Anyway, I checked the infamous site "portforward.com" for instructions on how to open these ports. It was all fine and dandy, until the point where they stated I need to access my router settings page ("default gateway" or whatever, you'll have to excuse my ignorance). I entered "ipconfig" in cmd and it turns out my default gateway is 192.168.1.1. So I entered this in the URL bar of my browser and got a nasty surprise:

*"404 Not Found The requested URL was not found"*

I am truly stumped. The address is not accessible on neither the computer, nor the laptop or the netbook. I tried some automatic port forwarding software, but it didn't seem to do anything for me.

The only reason for this I can think of is that my ISP is probably blocking the router settings page for some reason (and how unfortunate, I can't even complain, because it's free, after all).

I tried asking on the official Buffalo forums and even tried asking for support and got pretty much the same message: 
"Try resetting.

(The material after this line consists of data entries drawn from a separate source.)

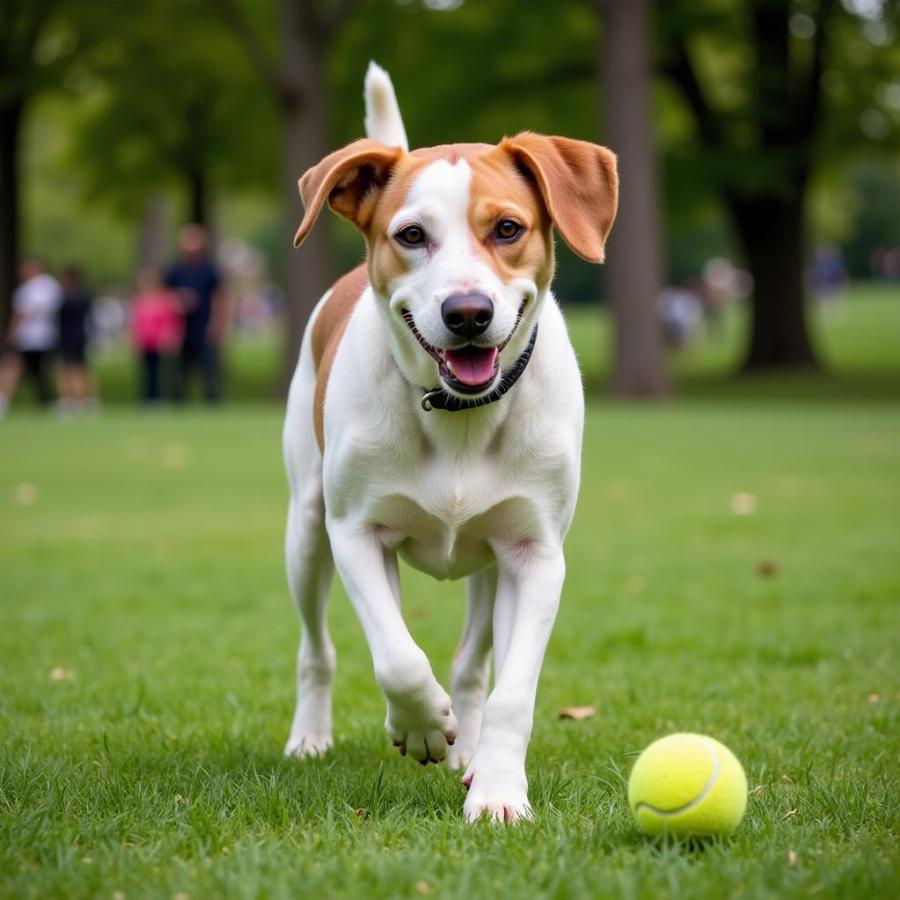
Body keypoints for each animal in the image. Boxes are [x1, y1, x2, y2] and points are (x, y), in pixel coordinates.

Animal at [284, 61, 620, 824]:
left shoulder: (535, 552)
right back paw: (314, 737)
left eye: (508, 227)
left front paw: (497, 790)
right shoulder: (356, 531)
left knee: (473, 661)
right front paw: (418, 723)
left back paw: (467, 741)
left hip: (489, 558)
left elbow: (513, 691)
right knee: (318, 646)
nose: (468, 312)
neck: (461, 417)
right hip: (307, 527)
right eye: (411, 235)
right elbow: (397, 655)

However, if it's flashed, you can't do anything.". 

Not exactly sure what to do right now. My worries:
1.) I'm not even exactly sure how to reset the darn router
2.) I'm scared that reseting won't do a thing and even if it does, I'm not sure I'll be able to reconfigure the entire thing by myself and the worst case scenario, not having internet at all and having to ask my ISP for help. :4-dontkno

Is there any way to access the friggin router settings page?


----------



## 2xg (Aug 5, 2009)

Hello,

This Thread has been re-opened for consideration - PM sent by OP. Remember, P2P Assistance is forbidden by this Forum.

Before resetting the router to factory default setting, try updating the router's firmware to the latest. You may obtain the firmware from the manufacturer's site.


----------



## b00t (Jul 16, 2011)

Thanks for reopening my thread!

But HOW can I update the firmware without being able to access the router settings page? 

Any help would be appreciated.


----------



## Wand3r3r (Sep 17, 2010)

did you call and talk to your isp about controlling the router?
can you ping 192.168.1.1 successfully?

No harm in a phone call to the isp to get their take on the situation. Your concerns are valid. I wouldn't suggest anything until you have a clear picture from the ISP. You would need all of the wan settings from them anyway.


----------



## b00t (Jul 16, 2011)

Truth is I haven't asked them, because it's free and I hate being the one who whines and complains about free stuff. But this is important, so I guess I'll have to.

Also, I can ping 192.168.1.1 (ttl=64), but when I asked on Buffalo forums, they said that's not normally a good sign. Oh, and furthermore, the default "default gateway" for Buffalo routers is 192.168.11.1, from what I understood. So I'm almost but certain that my ISP tampered with it.


----------



## Wand3r3r (Sep 17, 2010)

1ms ttl 64 is normal


----------